Алексей Хвостенко и Анри Волохонский. Тексты и контексты (страница 10)
Помню, как он хвалил Леню Федорова:
– Вы все говорили: Хвост, приезжай, а вот Ленечка взял и приглашение прислал.
Выступал Алеша и на Пушкинской, 10, у Бориса Понизовского, его старинного знакомого.
В другой раз Хвост приехал в родной город весной 1995 года. Перед самым его отъездом вышел из печати составленный им совместно с Эрлем стихотворный сборник «Продолжение». Алеша оставил для меня экземпляр этой книжки у Вани Стеблин-Каменского. Инскрипт гласил: «Кузине Хвоста – от Хвоста». Кажется, в свой предпоследний приезд Хвост пел в «Орландине», тогда еще находившейся на улице Мира, на Петроградской стороне. Перед концертом Алеша попросил пропустить в зал всех безбилетников. В обнимку с Юлей Беломлинской, изрядно навеселе, он подошел ко мне и получил в подарок мою книгу «Авангард и окрестности», где был и очерк о нем, написанный по просьбе Бориса Иванова. За те годы, что мы не виделись, Алеша сильно сдал, но выглядел эффектно в черных кожаных брюках и черной рубашке в узорчатую дырочку. В «Орландине» был его сольный концерт. Первое отделение прошло вяловато, но во втором он распелся и порадовал внезапно проснувшейся энергетикой. Один из моих спутников, Петя Казарновский, сделал много снимков с этого концерта.
Последний раз я увидела Хвоста в Театре эстрады. Алеша выступал с «Аукцыоном». Все билеты были проданы за несколько дней до концерта. Из публики запомнился Андрей Битов, подошедший поздороваться с нашей компанией. Старые песни Алеша исполнял по памяти, а стихи читал по книжке, надев очки. Видно было, что он болен. После концерта мы пошли за кулисы. Хвоста опекала его московская подруга Лена. Пришла Наташа Пивоварова. Договаривались о совместном выступлении и репетиции. Юрий Ушаков сфотографировал нас с Алешей. На заднем плане снимка стоит Владимир Эрль.
Последний в Питере концерт Хвоста в ГЭЗе я видела только в записи. Вскоре из Москвы пришло известие о его кончине.

- - -

## Условия задачи
Подхватите приведенные выше воспоминания об Алексее Хвостенко и продолжите их сразу после последнего предложения.

Элементы данных:

- - -

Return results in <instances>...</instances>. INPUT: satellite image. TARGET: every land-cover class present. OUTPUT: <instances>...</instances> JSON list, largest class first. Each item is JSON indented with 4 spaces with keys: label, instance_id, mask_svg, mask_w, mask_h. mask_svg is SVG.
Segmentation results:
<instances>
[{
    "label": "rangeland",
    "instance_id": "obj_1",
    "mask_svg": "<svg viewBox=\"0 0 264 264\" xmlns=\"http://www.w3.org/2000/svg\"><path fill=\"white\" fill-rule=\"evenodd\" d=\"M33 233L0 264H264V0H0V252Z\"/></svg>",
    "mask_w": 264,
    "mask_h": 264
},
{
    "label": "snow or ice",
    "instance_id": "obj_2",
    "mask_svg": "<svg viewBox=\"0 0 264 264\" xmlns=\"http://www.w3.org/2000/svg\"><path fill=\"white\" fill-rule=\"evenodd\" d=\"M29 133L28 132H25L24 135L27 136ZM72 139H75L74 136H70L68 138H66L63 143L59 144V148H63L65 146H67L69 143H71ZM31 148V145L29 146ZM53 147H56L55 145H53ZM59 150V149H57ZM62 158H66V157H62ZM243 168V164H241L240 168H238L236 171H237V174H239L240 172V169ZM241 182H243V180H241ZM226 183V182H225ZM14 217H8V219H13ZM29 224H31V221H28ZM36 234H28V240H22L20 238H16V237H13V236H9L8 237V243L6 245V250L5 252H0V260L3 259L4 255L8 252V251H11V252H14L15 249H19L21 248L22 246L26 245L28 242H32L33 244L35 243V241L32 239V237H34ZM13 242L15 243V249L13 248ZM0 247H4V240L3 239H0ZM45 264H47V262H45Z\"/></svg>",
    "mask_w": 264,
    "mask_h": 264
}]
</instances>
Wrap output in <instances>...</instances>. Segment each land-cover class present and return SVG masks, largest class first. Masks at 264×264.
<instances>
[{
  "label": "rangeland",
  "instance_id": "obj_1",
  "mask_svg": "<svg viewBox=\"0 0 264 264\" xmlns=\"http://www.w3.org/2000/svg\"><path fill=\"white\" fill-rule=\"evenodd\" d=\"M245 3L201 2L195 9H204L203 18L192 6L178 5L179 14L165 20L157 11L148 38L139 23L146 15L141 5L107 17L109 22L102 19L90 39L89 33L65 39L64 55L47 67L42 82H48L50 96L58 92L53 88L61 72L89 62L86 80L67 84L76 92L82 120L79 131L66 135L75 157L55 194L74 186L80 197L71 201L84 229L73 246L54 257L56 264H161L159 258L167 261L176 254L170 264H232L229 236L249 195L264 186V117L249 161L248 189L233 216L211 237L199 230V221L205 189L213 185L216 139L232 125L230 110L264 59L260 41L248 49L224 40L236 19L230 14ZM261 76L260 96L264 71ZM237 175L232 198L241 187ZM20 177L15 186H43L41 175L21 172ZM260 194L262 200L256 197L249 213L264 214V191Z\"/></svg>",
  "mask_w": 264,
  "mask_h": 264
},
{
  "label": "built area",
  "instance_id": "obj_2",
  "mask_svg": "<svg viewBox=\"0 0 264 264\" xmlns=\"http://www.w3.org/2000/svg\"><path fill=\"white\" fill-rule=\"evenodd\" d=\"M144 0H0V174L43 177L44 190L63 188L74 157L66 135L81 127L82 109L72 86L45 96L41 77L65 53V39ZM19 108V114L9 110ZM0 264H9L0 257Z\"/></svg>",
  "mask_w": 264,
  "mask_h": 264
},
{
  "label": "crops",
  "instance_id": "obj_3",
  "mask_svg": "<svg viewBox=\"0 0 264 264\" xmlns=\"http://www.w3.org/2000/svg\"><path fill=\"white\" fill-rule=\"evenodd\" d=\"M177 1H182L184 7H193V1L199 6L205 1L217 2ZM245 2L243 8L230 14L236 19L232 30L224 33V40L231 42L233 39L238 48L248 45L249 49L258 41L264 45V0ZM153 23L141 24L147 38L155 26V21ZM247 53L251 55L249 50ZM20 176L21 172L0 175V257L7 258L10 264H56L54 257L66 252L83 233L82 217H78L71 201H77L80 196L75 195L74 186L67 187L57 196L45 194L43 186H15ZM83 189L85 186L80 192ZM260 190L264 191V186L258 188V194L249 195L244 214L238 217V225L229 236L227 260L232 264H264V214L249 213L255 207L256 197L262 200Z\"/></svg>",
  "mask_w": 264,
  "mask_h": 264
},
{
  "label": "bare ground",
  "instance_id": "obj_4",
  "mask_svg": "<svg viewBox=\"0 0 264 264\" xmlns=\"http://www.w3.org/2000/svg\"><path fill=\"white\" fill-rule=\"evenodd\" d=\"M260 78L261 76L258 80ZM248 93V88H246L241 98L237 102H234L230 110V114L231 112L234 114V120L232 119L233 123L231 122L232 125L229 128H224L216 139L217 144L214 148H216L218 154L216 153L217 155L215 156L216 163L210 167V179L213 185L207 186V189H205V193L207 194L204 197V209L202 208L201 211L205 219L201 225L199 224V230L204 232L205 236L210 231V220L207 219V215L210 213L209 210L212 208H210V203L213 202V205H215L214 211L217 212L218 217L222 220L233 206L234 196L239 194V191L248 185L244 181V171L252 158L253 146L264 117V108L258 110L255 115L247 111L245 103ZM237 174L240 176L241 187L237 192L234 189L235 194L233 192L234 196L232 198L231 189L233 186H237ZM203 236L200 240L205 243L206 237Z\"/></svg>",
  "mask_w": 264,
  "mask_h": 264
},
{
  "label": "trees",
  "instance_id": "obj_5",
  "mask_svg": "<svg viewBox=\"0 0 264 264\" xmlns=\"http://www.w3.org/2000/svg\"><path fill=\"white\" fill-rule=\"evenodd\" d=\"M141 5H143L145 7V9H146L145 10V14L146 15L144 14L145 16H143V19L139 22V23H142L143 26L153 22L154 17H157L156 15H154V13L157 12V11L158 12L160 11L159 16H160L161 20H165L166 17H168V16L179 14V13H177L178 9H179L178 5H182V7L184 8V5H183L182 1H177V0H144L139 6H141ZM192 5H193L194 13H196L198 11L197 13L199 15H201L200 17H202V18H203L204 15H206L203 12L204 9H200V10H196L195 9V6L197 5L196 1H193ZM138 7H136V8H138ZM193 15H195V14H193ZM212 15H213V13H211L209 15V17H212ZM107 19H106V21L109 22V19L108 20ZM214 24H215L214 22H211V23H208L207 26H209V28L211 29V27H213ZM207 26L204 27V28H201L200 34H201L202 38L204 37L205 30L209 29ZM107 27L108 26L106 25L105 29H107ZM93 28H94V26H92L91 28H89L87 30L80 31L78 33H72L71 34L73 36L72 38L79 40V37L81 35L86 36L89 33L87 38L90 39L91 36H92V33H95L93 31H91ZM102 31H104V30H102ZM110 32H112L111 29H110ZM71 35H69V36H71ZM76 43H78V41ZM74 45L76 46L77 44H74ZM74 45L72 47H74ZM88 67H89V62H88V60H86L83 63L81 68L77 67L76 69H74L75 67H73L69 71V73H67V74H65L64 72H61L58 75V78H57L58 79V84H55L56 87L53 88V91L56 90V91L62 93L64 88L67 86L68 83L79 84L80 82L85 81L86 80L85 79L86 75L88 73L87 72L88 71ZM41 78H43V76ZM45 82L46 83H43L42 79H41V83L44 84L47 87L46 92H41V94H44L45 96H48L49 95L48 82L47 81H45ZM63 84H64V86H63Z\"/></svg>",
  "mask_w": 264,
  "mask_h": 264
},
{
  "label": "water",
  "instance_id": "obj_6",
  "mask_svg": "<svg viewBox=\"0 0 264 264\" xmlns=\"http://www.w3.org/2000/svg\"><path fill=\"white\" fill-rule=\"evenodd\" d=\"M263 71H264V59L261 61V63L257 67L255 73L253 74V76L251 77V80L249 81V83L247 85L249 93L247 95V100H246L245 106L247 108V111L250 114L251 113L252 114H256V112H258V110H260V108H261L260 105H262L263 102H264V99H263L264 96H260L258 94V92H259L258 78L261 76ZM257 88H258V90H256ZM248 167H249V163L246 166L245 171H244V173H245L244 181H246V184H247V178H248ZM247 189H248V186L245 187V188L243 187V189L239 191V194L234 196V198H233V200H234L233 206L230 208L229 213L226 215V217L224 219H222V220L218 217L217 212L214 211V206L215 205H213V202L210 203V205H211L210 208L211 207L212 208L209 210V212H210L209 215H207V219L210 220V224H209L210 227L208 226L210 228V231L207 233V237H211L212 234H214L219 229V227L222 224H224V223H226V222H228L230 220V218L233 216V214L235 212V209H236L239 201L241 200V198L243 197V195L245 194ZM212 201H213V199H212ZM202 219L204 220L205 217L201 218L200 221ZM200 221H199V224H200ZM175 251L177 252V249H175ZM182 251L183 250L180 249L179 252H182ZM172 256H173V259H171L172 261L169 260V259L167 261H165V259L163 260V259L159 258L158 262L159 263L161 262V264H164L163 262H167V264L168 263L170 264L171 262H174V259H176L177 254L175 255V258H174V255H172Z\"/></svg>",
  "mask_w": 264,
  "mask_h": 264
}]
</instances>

- - -

## Итоговый результат
Юрий Мамлеев
ВОСПОМИНАНИЯ <ОБ АЛЕКСЕЕ ХВОСТЕНКО>63
<…> Истинным хозяином русской парижской жизни в эмигрантской среде был Алексей Хвостенко. В каком смысле «хозяином» – он, приехавший из Москвы и живший когда-то в Санкт-Петербурге, не подчинился никакой осознанной необходимости, он жил как в богеме, совершенно не считаясь с тем, что происходит. Есть ли у него деньги, нет их, – он жил как поэт. Он был и художник, и скульптор, и музыкант, писал пьесы, стихи, песни. Мы были друзьями и часто встречались – и у него, и у нас, и в бесчисленных кафешках. Это был человек полета нежного, слегка мистического и совершенно бескорыстного. Общаться с ним было одно удовольствие. Потом, когда осуществился прорыв и началась перестройка, ребята-рокеры из Москвы и Питера просто обожали его. Они ночевали у него на квартире, и там стоял дым коромыслом, все кружилось… Он пил очень много, но по-французски, то есть никогда не напивался, а всегда был в легком отключении. А если и в нелегком, то все же не до конца. Поэтому он всегда жил, не теряя себя. И так же, кстати, он жил в Москве и в Питере – подчиняясь исключительно своей интуиции, зову своей поэзии, как будто быта и обыденной жизни с ее заботами просто не существует. Он работал во Франции даже маляром. Маше64 он по этому поводу сказал:
– А что еще делать поэту в Париже?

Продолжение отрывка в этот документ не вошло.